The Minnesota approach is an interesting one, because it may prove to provide the only cannabis products that offer a relatively standardized dose of tetrahydrocannabinol (THC), cannabidiol (CBD) or some combination.  In Minnesota there are two companies that are the exclusive providers of non-smokable cannabis products that are extracted from the entire plant - Leafline Labs and Minnesota Medical Solutions.  The extraction process is entirely carbon dioxide based and no hydrocarbons are used.  There are strict quality control measures.  There are no smokable or combustible cannabis products in the state.  According the statute, medical cannabis is available only as "oil, pill, vapor (oil or liquid but not dried leaves or plant form) or any other form approved by the commissioner excluding smoking".  These two companies supply state operated pharmacies that dispense only the cannabis products.  In order for a person to access these products they need to register with the state, pay a $200 annual fee, be certified as having an eligible condition by a physician who recommends rather than prescribes the product.  The patient discusses the actual product to be used with the pharmacist and pays for the product.  There are no insurance companies or state programs that pay for the cannabis.

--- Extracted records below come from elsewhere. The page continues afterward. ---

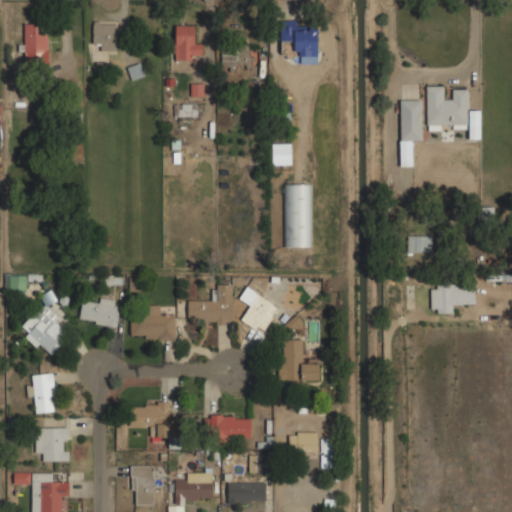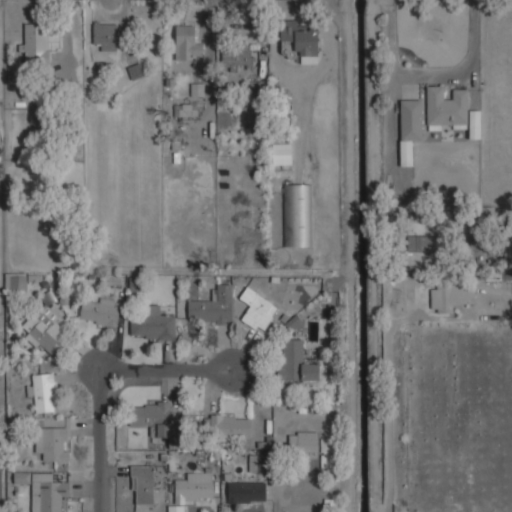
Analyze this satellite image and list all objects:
building: (105, 35)
building: (105, 36)
building: (299, 37)
building: (302, 40)
building: (36, 41)
building: (186, 43)
building: (187, 43)
building: (35, 44)
building: (234, 56)
building: (237, 56)
building: (135, 71)
building: (197, 88)
building: (446, 108)
building: (446, 108)
building: (183, 110)
building: (474, 124)
building: (474, 124)
building: (409, 128)
building: (409, 128)
building: (297, 214)
building: (299, 215)
building: (419, 243)
building: (420, 243)
building: (113, 279)
building: (17, 285)
building: (15, 286)
building: (446, 297)
building: (446, 297)
building: (212, 306)
building: (256, 309)
building: (209, 310)
building: (99, 311)
building: (101, 311)
building: (259, 313)
building: (151, 323)
building: (151, 323)
building: (292, 324)
building: (44, 328)
building: (295, 361)
building: (295, 362)
road: (129, 377)
building: (41, 392)
building: (44, 392)
road: (386, 403)
building: (151, 418)
building: (152, 422)
building: (231, 427)
building: (232, 427)
building: (302, 442)
building: (304, 442)
building: (51, 443)
building: (51, 443)
building: (21, 477)
building: (142, 483)
building: (143, 484)
building: (193, 487)
building: (194, 487)
building: (0, 488)
building: (0, 489)
building: (246, 491)
building: (46, 492)
building: (46, 492)
building: (245, 492)
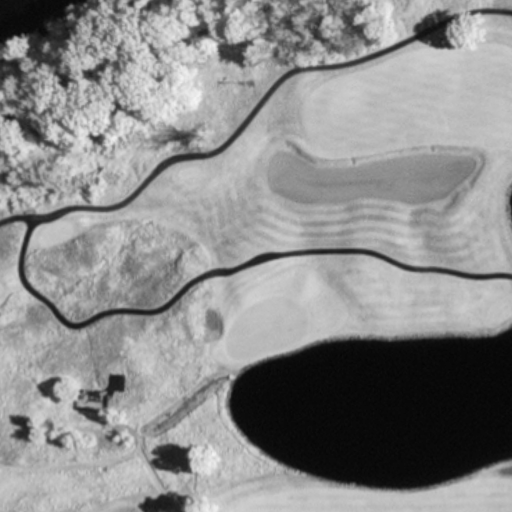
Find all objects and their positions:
river: (9, 4)
road: (24, 243)
park: (258, 257)
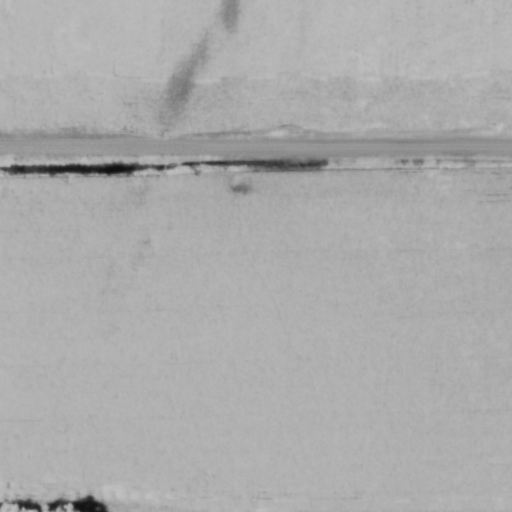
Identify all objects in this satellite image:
road: (256, 147)
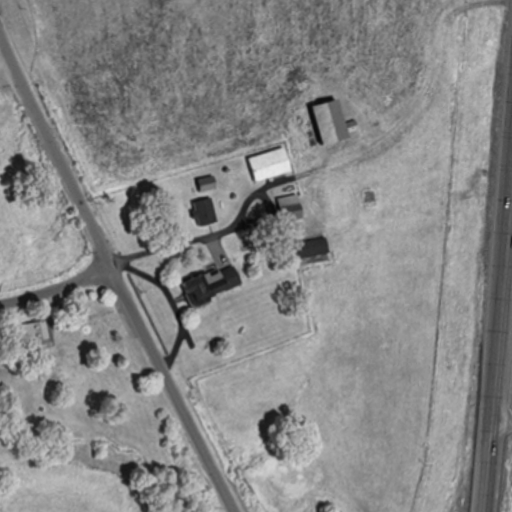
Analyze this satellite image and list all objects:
building: (335, 123)
road: (53, 149)
building: (274, 164)
building: (211, 184)
building: (295, 207)
building: (209, 212)
building: (315, 247)
building: (216, 284)
road: (57, 289)
building: (39, 334)
road: (498, 349)
road: (172, 389)
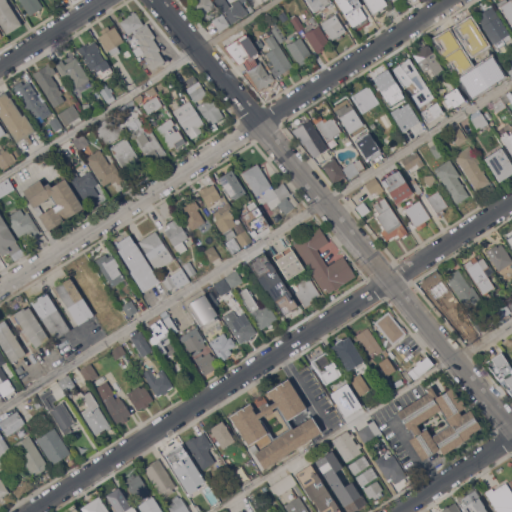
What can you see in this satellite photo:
building: (243, 1)
building: (220, 3)
building: (316, 4)
building: (317, 4)
building: (376, 4)
building: (31, 5)
building: (376, 5)
building: (31, 6)
building: (204, 6)
building: (507, 8)
building: (507, 11)
building: (236, 12)
building: (352, 12)
building: (353, 12)
building: (227, 13)
building: (6, 17)
building: (8, 17)
building: (221, 22)
building: (297, 22)
building: (130, 23)
building: (493, 26)
building: (332, 27)
building: (334, 27)
building: (492, 27)
road: (53, 34)
building: (279, 34)
building: (0, 35)
building: (471, 35)
building: (109, 38)
building: (316, 38)
building: (317, 38)
building: (111, 39)
building: (144, 39)
building: (258, 43)
building: (148, 47)
building: (449, 49)
building: (299, 50)
building: (298, 51)
building: (127, 54)
building: (276, 56)
building: (278, 57)
building: (474, 57)
building: (95, 58)
building: (248, 61)
building: (427, 61)
building: (427, 62)
building: (508, 62)
building: (510, 63)
building: (73, 70)
building: (72, 71)
building: (257, 71)
building: (492, 75)
building: (412, 81)
building: (413, 82)
building: (49, 84)
building: (48, 85)
building: (387, 87)
building: (389, 87)
building: (470, 88)
road: (138, 89)
building: (106, 91)
building: (195, 91)
building: (197, 91)
building: (511, 93)
building: (96, 94)
building: (145, 95)
building: (364, 99)
building: (365, 99)
building: (30, 100)
building: (452, 100)
building: (508, 100)
building: (31, 101)
building: (498, 103)
building: (151, 106)
building: (86, 107)
building: (210, 110)
building: (209, 111)
building: (431, 112)
building: (68, 114)
building: (427, 114)
building: (187, 116)
building: (12, 117)
building: (349, 117)
building: (404, 117)
building: (348, 118)
building: (15, 119)
building: (407, 119)
building: (477, 119)
building: (188, 120)
building: (56, 123)
building: (327, 126)
building: (327, 128)
building: (109, 129)
building: (1, 130)
building: (140, 130)
building: (1, 133)
building: (169, 134)
building: (170, 134)
building: (458, 136)
building: (456, 137)
building: (311, 138)
building: (309, 139)
building: (507, 139)
building: (80, 141)
building: (508, 141)
road: (225, 143)
building: (367, 146)
building: (366, 147)
building: (438, 149)
building: (58, 151)
building: (122, 152)
building: (124, 153)
building: (6, 158)
building: (6, 159)
building: (411, 161)
building: (412, 161)
building: (498, 164)
building: (500, 164)
building: (105, 168)
building: (352, 168)
building: (353, 168)
building: (471, 168)
building: (472, 168)
building: (103, 169)
building: (332, 170)
building: (334, 170)
building: (430, 180)
building: (451, 180)
building: (451, 181)
building: (232, 184)
building: (84, 185)
building: (230, 185)
building: (5, 186)
building: (85, 186)
building: (372, 186)
building: (374, 186)
building: (396, 186)
building: (416, 186)
building: (5, 187)
building: (395, 187)
building: (268, 189)
building: (267, 190)
building: (209, 194)
building: (209, 194)
building: (52, 201)
building: (53, 201)
building: (294, 201)
building: (436, 201)
building: (437, 202)
building: (363, 208)
building: (416, 213)
building: (192, 214)
road: (335, 214)
building: (417, 214)
building: (191, 215)
building: (223, 218)
building: (225, 219)
building: (387, 220)
building: (253, 221)
building: (389, 221)
building: (256, 222)
building: (20, 223)
building: (23, 223)
building: (174, 233)
building: (242, 234)
building: (176, 235)
building: (242, 238)
building: (7, 239)
building: (509, 240)
building: (509, 241)
building: (8, 242)
building: (233, 245)
road: (256, 245)
building: (221, 249)
building: (154, 250)
building: (156, 250)
building: (210, 253)
building: (211, 254)
building: (499, 256)
building: (498, 257)
building: (287, 262)
building: (288, 262)
building: (323, 262)
building: (135, 263)
building: (137, 263)
building: (322, 263)
building: (190, 268)
building: (109, 269)
building: (112, 271)
building: (480, 272)
building: (479, 274)
building: (177, 278)
building: (234, 279)
building: (168, 282)
building: (227, 283)
building: (272, 284)
building: (224, 287)
building: (461, 288)
building: (306, 290)
building: (464, 290)
building: (306, 291)
building: (439, 293)
building: (442, 297)
building: (158, 298)
building: (72, 301)
building: (74, 301)
building: (286, 304)
building: (510, 304)
building: (128, 308)
building: (130, 308)
building: (202, 309)
building: (257, 309)
building: (504, 310)
building: (203, 311)
building: (257, 311)
building: (502, 312)
building: (49, 315)
building: (50, 316)
building: (484, 322)
building: (171, 324)
building: (240, 325)
building: (30, 326)
building: (31, 326)
building: (239, 326)
building: (464, 326)
building: (465, 326)
building: (158, 327)
building: (389, 327)
building: (391, 327)
building: (161, 331)
road: (483, 339)
building: (193, 341)
building: (368, 341)
building: (10, 342)
building: (9, 343)
building: (142, 343)
building: (367, 343)
building: (140, 344)
building: (221, 345)
building: (159, 346)
building: (223, 346)
building: (118, 351)
building: (198, 352)
building: (346, 353)
building: (392, 353)
building: (347, 354)
road: (269, 359)
building: (207, 363)
building: (327, 364)
building: (386, 366)
building: (387, 367)
building: (420, 367)
building: (324, 368)
building: (19, 369)
building: (501, 370)
building: (88, 372)
building: (502, 372)
building: (89, 373)
building: (408, 377)
building: (4, 379)
building: (156, 379)
building: (156, 380)
building: (4, 381)
building: (399, 382)
building: (67, 383)
building: (358, 384)
building: (360, 384)
road: (302, 388)
building: (378, 392)
building: (139, 397)
building: (140, 397)
building: (338, 397)
building: (345, 399)
building: (112, 403)
building: (113, 403)
building: (58, 407)
building: (267, 412)
building: (95, 414)
building: (93, 415)
building: (62, 417)
building: (11, 422)
building: (436, 422)
building: (437, 422)
building: (12, 423)
building: (273, 424)
building: (368, 432)
building: (369, 432)
building: (222, 434)
road: (333, 434)
building: (221, 435)
building: (285, 442)
building: (54, 445)
building: (346, 445)
building: (347, 445)
building: (52, 446)
building: (3, 447)
building: (201, 449)
building: (4, 450)
building: (200, 450)
building: (30, 455)
building: (31, 455)
road: (412, 456)
building: (358, 464)
building: (359, 465)
building: (183, 468)
building: (185, 468)
building: (390, 468)
building: (391, 469)
road: (451, 473)
building: (365, 476)
building: (367, 476)
building: (160, 477)
building: (159, 478)
building: (511, 482)
building: (339, 483)
building: (282, 484)
building: (135, 485)
building: (283, 485)
building: (137, 486)
building: (3, 489)
building: (372, 489)
building: (2, 490)
building: (315, 490)
building: (374, 490)
building: (350, 496)
building: (501, 498)
building: (501, 498)
building: (119, 500)
building: (119, 500)
building: (473, 502)
building: (470, 503)
building: (148, 505)
building: (176, 505)
building: (178, 505)
building: (295, 505)
building: (93, 506)
building: (95, 506)
building: (150, 506)
building: (295, 506)
building: (450, 508)
building: (451, 508)
building: (261, 510)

The speakers at this venue were highly qualified.  Donald Abrams, MD is an adult oncologist with 32 years experience.  He gave lectures on "Medical Cannabis and the Endocannabinoid System" and "Clinical Applications of Cannabis: Cancer Care."  Both were highly informative.  He is one of the few people to access cannabis that is grown by NIDA (National Institute of Drug Abuse) and go through the regulatory maze that allows researchers to use it in clinical trials.  He discussed a concept that I had never heard of before called the entourage effect.  The entourage effect was defined as the benefits of using the whole cannabis plant rather than the more specific compounds.  The theory is that there are compounds in the broad mix that enhance the overall effect of the more active ingredients by both pharmacokinetic and pharmacodynamic effects.  He described this as one of the principles of Chinese medicine, which of course is not the allopathic medicine that we all practice in the US.  He emphasized the benefits of delivery as smoke or vapor rather than oral forms largely due to rapid onset of action and more rapid adjustment of the dose compared with oral forms.  He presented data to show that a particular volcano style vaporizer can consistently deliver therapeutic amounts of cannabis to the patient.  Once that was determined, that was the recommended delivery system for his patients.

Michael Bostwick, MD a Mayo Clinic psychiatrist gave two excellent presentations on "Medical Cannabis: Barriers, Myths, and Evidence" and "Medical Cannabis Statutes and the Role of the Federal Government".  One of the biases discussed by Dr. Bostwick in the seminar was the common observation that advocates see cannabis as a cure for everything when there is scant data that it is useful for the indicated conditions.  Of course that bias may also reflect the mixed agenda of recreational cannabis advocates seeking to legitimize cannabis as medicine and open the door for eventual widespread legalization.  In that endeavor, science would be an expected casualty.  The other bias was hysteria over the adverse medical and societal effects of cannabis use and how at least some of those attitudes may have resulted from racist attitudes in the 1950s.  Images from Reefer Madness were shown, as being emblematic of the spirit of the times.  That exercise does have a much different meaning today.  A good portion of the audience was all seeing and all knowing - eager to laugh at the ignorance of this archaic movie and applaud any speaker who advocated for the removal of all barriers to medical (and non-medical) cannabis use.  The problem is that I was sitting in an audience watching Reefer Madness in 1973 who were acting the same way.  The bottom line is that, these biases have clear effects on legislation and that led to cannabis going from being listed on the US Pharmacopeia for a hundred years to Schedule I on the DEA list of Controlled Substances.  A countervailing fact is that cannabis has been around for 5,000 years and has no clear medical indication.  That was mentioned as a historical fact, but not as a potential rationale for the Schedule I listing.  There was plenty of optimism that the discovery of the endocannabinoid system and getting cannabis off the most restrictive controlled substance category would lead to a whole new era of useful medicinal compounds.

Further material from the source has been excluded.